Roland Paris, an international relations professor at the University of Ottawa, said Canada has long had a “structural challenge” in its relationship with India. For years, New Delhi has alleged problematic Sikh extremists and separatist activists who want to create the state of Khalistan out of part of India have operated freely in Canada. The history of those concerns includes the 1985 Air India bombing that killed 329 people.
Paris, a former foreign policy adviser to prime minister Justin Trudeau, said part of the issue from Canada’s perspective is that New Delhi seems to want Ottawa to “clamp down” on activity that is deemed to be constitutionally protected as free speech — a disagreement that further complicates the relationship, he said.

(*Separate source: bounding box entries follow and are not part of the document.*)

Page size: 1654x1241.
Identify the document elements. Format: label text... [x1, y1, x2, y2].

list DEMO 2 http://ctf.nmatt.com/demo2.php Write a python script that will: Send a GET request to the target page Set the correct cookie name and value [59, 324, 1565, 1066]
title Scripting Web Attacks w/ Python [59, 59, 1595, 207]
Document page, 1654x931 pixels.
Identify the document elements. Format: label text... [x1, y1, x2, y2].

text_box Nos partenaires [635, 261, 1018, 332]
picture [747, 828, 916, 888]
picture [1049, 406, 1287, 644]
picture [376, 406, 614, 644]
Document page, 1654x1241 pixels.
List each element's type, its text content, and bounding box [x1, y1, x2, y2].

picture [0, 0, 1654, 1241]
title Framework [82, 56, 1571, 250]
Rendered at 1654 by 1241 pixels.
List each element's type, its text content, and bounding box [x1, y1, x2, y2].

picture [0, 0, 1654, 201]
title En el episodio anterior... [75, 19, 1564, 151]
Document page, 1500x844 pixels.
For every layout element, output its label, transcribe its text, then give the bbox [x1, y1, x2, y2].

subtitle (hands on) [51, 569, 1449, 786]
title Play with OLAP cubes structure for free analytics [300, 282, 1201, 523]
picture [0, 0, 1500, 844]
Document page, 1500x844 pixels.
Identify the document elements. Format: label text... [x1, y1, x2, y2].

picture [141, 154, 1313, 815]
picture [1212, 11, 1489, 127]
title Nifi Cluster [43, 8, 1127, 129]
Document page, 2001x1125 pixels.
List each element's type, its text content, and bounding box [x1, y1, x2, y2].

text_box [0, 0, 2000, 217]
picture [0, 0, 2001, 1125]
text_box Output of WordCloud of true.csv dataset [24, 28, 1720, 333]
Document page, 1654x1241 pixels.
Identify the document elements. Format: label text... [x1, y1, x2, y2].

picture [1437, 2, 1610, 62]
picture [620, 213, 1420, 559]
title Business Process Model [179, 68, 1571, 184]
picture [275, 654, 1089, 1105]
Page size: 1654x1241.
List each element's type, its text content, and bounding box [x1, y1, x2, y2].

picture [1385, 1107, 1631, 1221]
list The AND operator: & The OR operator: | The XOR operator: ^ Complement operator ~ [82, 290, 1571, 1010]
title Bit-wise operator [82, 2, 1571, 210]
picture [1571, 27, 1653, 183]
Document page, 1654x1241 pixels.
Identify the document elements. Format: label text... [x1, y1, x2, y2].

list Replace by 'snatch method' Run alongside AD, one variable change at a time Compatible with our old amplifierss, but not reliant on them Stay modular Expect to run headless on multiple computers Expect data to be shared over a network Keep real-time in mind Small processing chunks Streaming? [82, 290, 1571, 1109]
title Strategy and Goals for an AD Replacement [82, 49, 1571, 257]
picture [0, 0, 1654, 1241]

For Anita Anand, Canada’s foreign affairs minister, the country can only address concerns about Indian activity in Canada if it preserves a relationship where the two sides can talk frankly.
“We have to be at the table. We actually have to able to advocate. Diplomacy is not about hiding under a rock and saying, ‘I am not going to deal with you because of the actions of your government,’” Anand said in Mumbai on Saturday.
According to Pant, India’s perspective was that Canada under the Trudeau government dealt with New Delhi through the prism of its own domestic politics, which includes major constituencies of voters from different religious groups with ties to India.
Now that Carney has taken over, Canada’s approach appears more “pragmatic,” with a willingness to work on shared trade interests in a way that hives off more sensitive issues.
“That was the model that India wanted to come back to. So once that possibility arose, India also went ahead with it,” Pant said.
That has proven controversial to some, and promising to others.
In sitting down with Modi on Monday, Carney will find both.